A score for each individual row included in RowRanges(), in the order they appear when traversing the ranges.

class GlobalIndexWriteTask#

Writes a range-level global index for a specific data split and field.

Public Functions

GlobalIndexWriteTask() = delete#
~GlobalIndexWriteTask() = delete#

Public Static Functions

static Result<std::shared_ptr<CommitMessage>> WriteIndex(const std::string &table_path, const std::string &field_name, const std::string &index_type, const std::shared_ptr<IndexedSplit> &indexed_split, const std::map<std::string, std::string> &options, const std::shared_ptr<MemoryPool> &pool, const std::shared_ptr<FileSystem> &file_system = nullptr)#

Builds and writes a global index for the specified data range.

Parameters:
  • table_path – Path to the table root directory where index files are stored.

  • field_name – Name of the indexed column (must be present in the table schema).

  • index_type – Type of global index to build (e.g., “bitmap”, “lumina”).

  • index_split – The indexed split containing the actual data (e.g., Parquet file) and The range must be fully contained within the data covered by the given split.

  • options – Index-specific configuration (e.g., false positive rate for bloom filters).

  • pool – Memory pool for temporary allocations during index construction.
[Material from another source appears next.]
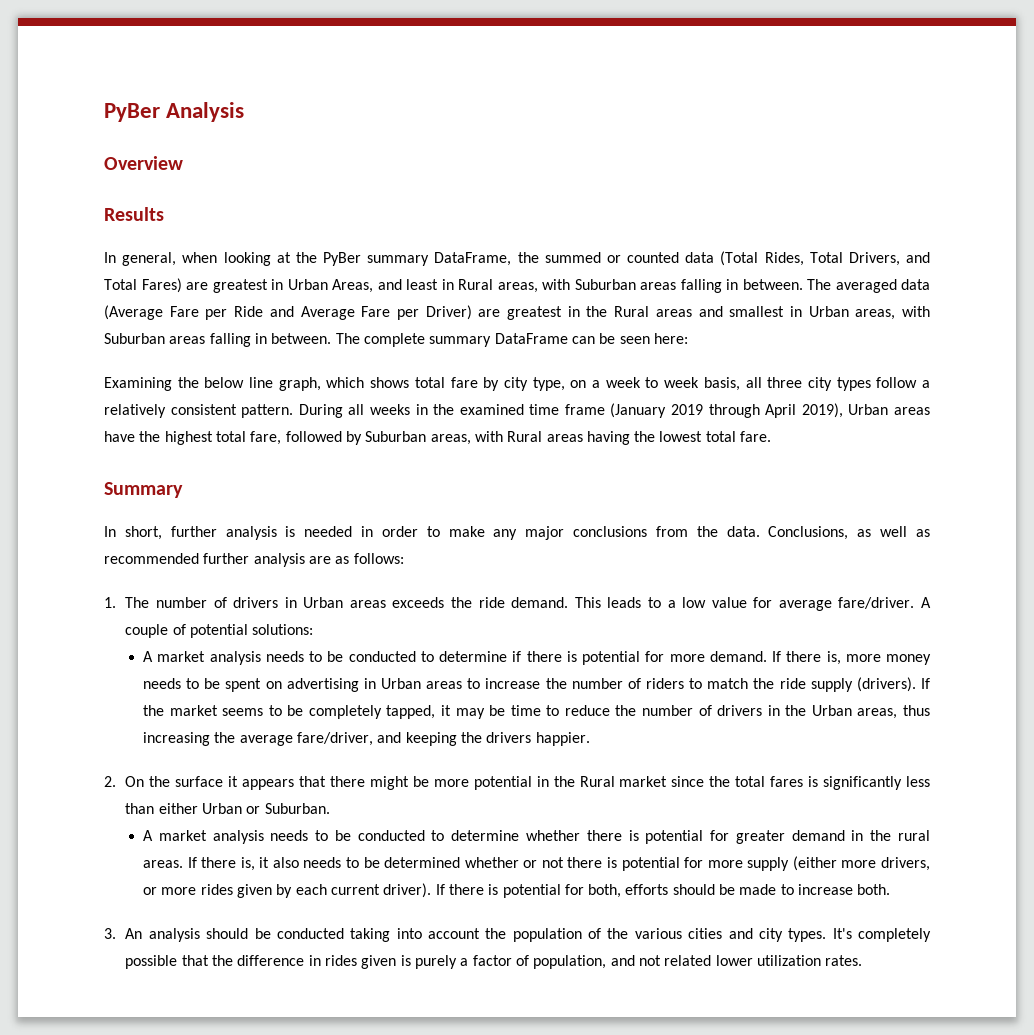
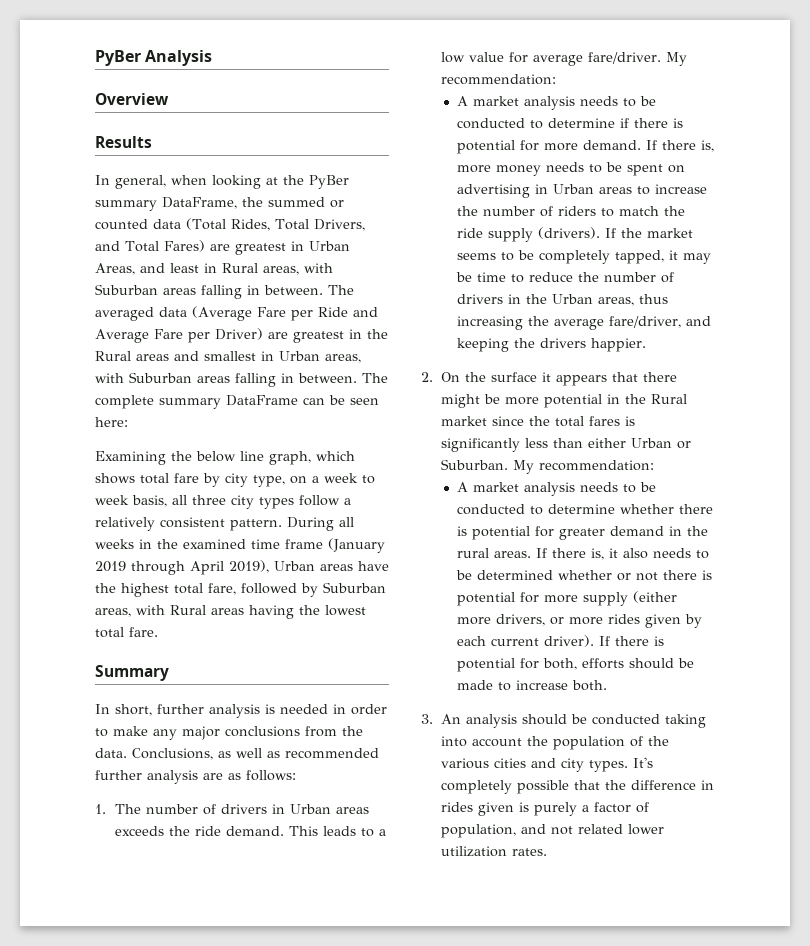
[921,597,932,608] [125,624,314,638] A couple of potential solutions: -> [666,52,688,66] [441,74,557,85] My recommendation:
(330, 808) none -> [513,460,655,474] My recommendation:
If nullptr, the system’s default memory pool will be used.

  • file_system – Specifies the file system for file operations. If nullptr, use default file system.

Returns:

A Result containing a shared pointer to the CommitMessage with index metadata, or an error if indexing fails (e.g., unsupported type, I/O error).

class GlobalIndexWriter#

Abstract interface for building a global index from Arrow data batches.

Public Functions

virtual ~GlobalIndexWriter() = default#
virtual Status AddBatch(::ArrowArray *arrow_array) = 0#

Builds index structures from a batch of columnar data.

Parameters:

arrow_array – A valid C ArrowArray pointer representing a struct array. Must not be nullptr, and must conform to the expected schema.

Returns:

Status::OK() on success; otherwise, an error indicating malformed input, I/O failure, or unsupported type, etc.

virtual Result<std::vector<GlobalIndexIOMeta>> Finish() = 0#

Finalizes the index build process and returns metadata for persisted index.

class GlobalIndexFileWriter#

Abstract interface for writing global index files to storage.

Public Functions

virtual ~GlobalIndexFileWriter() = default#
virtual Result<std::string> NewFileName(const std::string &prefix) const = 0#

Generates a unique file name for a new index file using the given prefix.

Note

This function may be called multiple times if the index consists of multiple files.

virtual Result<std::unique_ptr<OutputStream>> NewOutputStream(const std::string &file_name) const = 0#

Opens a new output stream for writing index data to the specified file.

virtual Result<int64_t> GetFileSize(const std::string &file_name) const = 0#

Get the file size of input file name.

virtual std::string ToPath(const std::string &file_name) const = 0#

Get the index file path of input file name.